Data contracts address a chronic source of data incidents: breaking changes in source data that are not communicated to downstream consumers. When the orders domain team renames a column, changes a data type, or removes a field, every pipeline built on that data silently breaks sometimes days or weeks later, when an analyst notices an anomaly. A data contract makes the interface explicit and breaking changes detectable: automated schema validation at production time would catch a column removal before it propagated downstream.
Where Data Mesh Has Succeeded and Struggled
Data mesh has been adopted in varying degrees of completeness at organisations including JPMorgan Chase, Zalando, Intuit, and numerous others. The implementations that have succeeded share common characteristics: strong executive sponsorship, an existing culture of domain team autonomy, and a central platform team willing to redefine its role from builders of pipelines to providers of infrastructure.
The implementations that have struggled tend to encounter the same failure modes. Domain teams that lack data engineering capacity cannot build and maintain data products without significant support. The principle of domain ownership is undermined when the “domain team” is a small operational team with no analytics capability. Data contracts that are defined but not enforced technically become aspirational documents that are ignored when they are inconvenient. The federated governance model requires both the authority to set standards and the technical capability to enforce them computationally a combination that is difficult to establish in organisations with fragmented technology governance.
References
- Dehghani, Z. (2019). How to Move Beyond a Monolithic Data Lake to a Distributed Data Mesh. Thoughtworks Insights.

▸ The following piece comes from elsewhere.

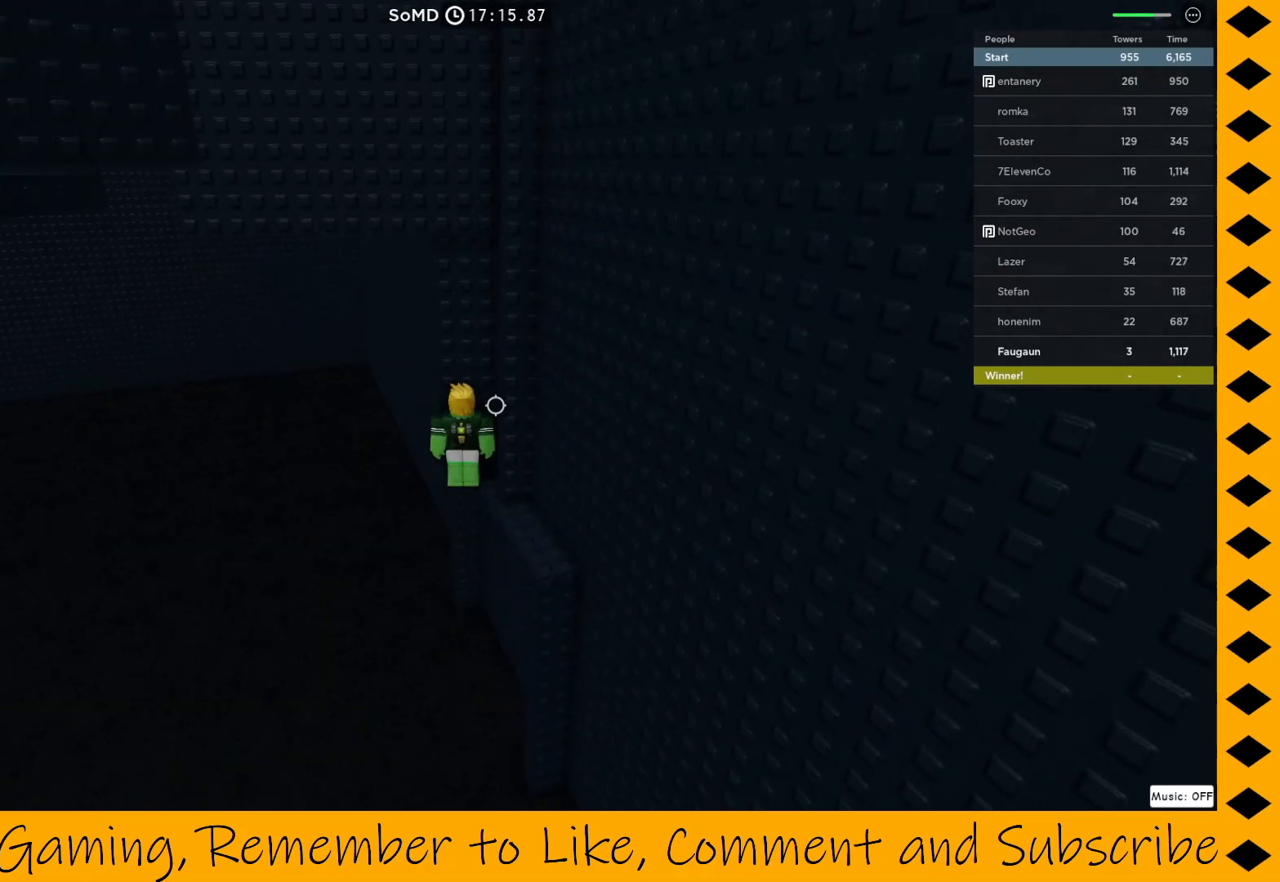
{"keys": [], "mouse": ["right"], "events": []}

- Dehghani, Z. (2022). Data Mesh: Delivering Data-Driven Value at Scale. O’Reilly Media.
- Thoughtworks Technology Radar (2021). Data Mesh (Adopt). Volume 24.
- Machado, I. et al. (2022). Motivations, Benefits, and Issues for Adopting a Data Mesh Architecture. Proceedings of IEEE CLOUD 2022.
- Kleppmann, M. (2019). Designing Data-Intensive Applications. O’Reilly Media.
- Beauchemin, M. (2022). The Shift Toward Data Contracts. Substack.
- Atwal, H. (2020). Practical DataOps: Delivering Agile Data Science at Scale. Apress.